In this context, it becomes a big insult to the societies when governments waste scarce resources through corruption and mismanagement. When even more resources are wasted servicing debts that only circulated between state bureaucrats locally and those abroad (among donors and foreign governments) the people become doubly cheated.
In this kind of context, what does the African renaissance really mean?

Not a government initiative
The very nature of the state and government makes it difficult to envisage the African Renaissance as a government or state initiative. The state has failed to do so much that it cannot possibly champion a grand idea like the African Renaissance. Indeed, to rekindle the capacity of the state to deliver basic services, radical change in government is a necessary precondition. This must be a project of civil society and organised political forces with clear ideas and ideologies for change.

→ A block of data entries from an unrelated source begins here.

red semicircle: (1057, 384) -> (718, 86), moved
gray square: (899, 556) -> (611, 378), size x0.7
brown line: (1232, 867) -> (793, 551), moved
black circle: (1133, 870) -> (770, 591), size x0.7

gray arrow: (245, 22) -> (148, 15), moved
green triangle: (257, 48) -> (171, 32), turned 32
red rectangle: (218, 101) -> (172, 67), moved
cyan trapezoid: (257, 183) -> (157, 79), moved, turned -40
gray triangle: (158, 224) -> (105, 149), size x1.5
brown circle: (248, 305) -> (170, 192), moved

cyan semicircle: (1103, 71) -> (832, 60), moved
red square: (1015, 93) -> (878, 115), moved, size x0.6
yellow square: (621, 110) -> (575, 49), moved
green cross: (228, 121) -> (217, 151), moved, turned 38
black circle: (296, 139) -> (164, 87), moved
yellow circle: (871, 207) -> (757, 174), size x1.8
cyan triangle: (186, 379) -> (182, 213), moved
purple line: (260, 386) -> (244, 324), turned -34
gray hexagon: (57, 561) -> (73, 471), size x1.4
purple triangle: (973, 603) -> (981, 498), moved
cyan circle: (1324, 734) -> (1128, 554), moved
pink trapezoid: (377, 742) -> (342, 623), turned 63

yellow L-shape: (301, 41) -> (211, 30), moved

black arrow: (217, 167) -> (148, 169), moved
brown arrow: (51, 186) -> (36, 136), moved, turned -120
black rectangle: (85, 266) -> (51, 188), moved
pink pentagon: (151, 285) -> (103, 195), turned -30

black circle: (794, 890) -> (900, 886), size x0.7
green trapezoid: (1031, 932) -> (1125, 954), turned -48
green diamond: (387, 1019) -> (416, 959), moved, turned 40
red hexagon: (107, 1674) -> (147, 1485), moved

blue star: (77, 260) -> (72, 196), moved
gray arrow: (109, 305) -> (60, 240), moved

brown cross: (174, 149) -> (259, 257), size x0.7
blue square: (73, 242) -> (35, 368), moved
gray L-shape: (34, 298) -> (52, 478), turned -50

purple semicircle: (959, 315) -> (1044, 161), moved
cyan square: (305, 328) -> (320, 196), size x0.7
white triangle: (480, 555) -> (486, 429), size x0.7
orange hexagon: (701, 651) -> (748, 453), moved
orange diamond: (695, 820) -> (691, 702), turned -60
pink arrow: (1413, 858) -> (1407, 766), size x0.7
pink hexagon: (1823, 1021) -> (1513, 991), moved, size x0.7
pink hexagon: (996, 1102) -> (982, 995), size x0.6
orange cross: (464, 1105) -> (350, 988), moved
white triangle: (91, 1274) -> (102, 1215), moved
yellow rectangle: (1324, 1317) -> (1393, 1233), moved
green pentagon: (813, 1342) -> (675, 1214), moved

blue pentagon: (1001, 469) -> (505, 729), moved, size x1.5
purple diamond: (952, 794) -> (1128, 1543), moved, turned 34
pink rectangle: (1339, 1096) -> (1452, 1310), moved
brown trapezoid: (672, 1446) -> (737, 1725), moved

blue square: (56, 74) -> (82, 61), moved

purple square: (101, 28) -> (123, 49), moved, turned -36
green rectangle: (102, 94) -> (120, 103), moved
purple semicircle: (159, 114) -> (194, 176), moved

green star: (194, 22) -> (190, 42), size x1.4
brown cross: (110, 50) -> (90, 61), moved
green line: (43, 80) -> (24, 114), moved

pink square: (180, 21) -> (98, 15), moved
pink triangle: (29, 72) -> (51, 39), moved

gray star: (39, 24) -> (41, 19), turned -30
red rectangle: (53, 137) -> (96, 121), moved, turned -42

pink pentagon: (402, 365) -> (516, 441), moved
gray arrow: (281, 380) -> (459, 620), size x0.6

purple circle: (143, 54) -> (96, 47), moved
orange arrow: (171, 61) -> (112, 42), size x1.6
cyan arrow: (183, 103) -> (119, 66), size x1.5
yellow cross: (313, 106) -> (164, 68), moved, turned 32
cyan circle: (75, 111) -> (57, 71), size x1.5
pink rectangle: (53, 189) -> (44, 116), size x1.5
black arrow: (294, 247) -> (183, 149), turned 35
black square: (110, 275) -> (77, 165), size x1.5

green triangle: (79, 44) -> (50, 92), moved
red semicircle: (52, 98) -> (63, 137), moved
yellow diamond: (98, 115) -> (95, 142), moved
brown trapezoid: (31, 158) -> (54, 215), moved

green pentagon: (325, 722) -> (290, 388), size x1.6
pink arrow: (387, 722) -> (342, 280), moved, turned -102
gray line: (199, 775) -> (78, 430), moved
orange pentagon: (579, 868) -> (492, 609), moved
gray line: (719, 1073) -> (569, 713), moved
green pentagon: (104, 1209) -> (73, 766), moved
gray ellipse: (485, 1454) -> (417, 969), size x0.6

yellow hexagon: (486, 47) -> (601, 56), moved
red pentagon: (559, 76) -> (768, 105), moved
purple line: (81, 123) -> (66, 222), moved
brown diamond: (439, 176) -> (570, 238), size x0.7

East Africa has great potential for such a project in civil society. In Kenya, in particular, there are many organisations that are focused on various issues. But there seems to be surprisingly little concern for Pan-African issues, contrary to the experience in the 1960s. There are many NGOs focused narrowly on development problems, constitutional issues, conflict management, etc. But organisations that are established to discuss ideas, to lead society to build future images of itself are surprisingly absent. Such discussions as the African Renaissance are engaged in only sporadically.
In Uganda, on the other hand, there is the headquarters of the Pan-African Movement. Uganda, in spite of its many problems, has always been a much more vibrant society intellectually. Civil society, though small as compared to Kenya, tends not to be too insular; it is always looking outside.
The current engagement of the Ugandan state in internal conflicts of neighbouring states may appear a more state-centred, perhaps expansionist, version of this external orientation of the Ugandan society. But it is an orientation at variance with what Ugandans themselves would prefer. It is not the kind of renaissance that may bring about an improvement in the living conditions of Ugandans.
Nkrumahs vision of an African renaissance was that it was a necessary condition for Africas development. Nyerere saw this renaissance as something that could be realised piecemeal, beginning with regional integration as building blocks for eventual African unity.
Although little has been achieved through regional integration since independence, the new initiatives seem to be more serious, though at times suffering from duplication. The old East African Community, perhaps the most successful in post-independent times, collapsed under the weight of political bickering and neo-colonial economics. Attempts to revive it currently seem to be jeopardised by the multiplicity of loyalties of its members to other regional integration initiatives. For example, the Tanzanian government is torn between being a member of the Community and a member of South African Development Community (SADC).
One wonders whether this should be a decision purely of the Tanzanian government or that of her peoples. Recently, when the government announced her intention to withdraw from the Common Market for East and Southern Africa (COMESA), the Tanzania Chamber of Commerce and Industry asked the government to reconsider her decision; the government went ahead to stick to her guns. What would happen should the Tanzania government decide to pull out of the Community in spite of the fact that the Community Headquarters are in Arusha, Tanzania?
The rebirth of Africa into an epoch where development will be people centred, where people will be involved and engaged in the making of public policy must provide the alternative to this current state of affairs where state action is so removed from the aspirations and needs of the people. In the absence of this, the African renaissance will remain a good subject for seminars and conferences organised by governments and not something that captures the imagination of the people and leads to programs of action at the level of social, political and economic changes.
Peter Anyang Nyongo is the candidate of the Social Democratic Party of Kenya in the next presidential elections. This paper was presented at the conference Africa works?!, November 21-22, 2000 in Munich, and is reprinted from epd-Entwicklungspolitik 23/24/2000.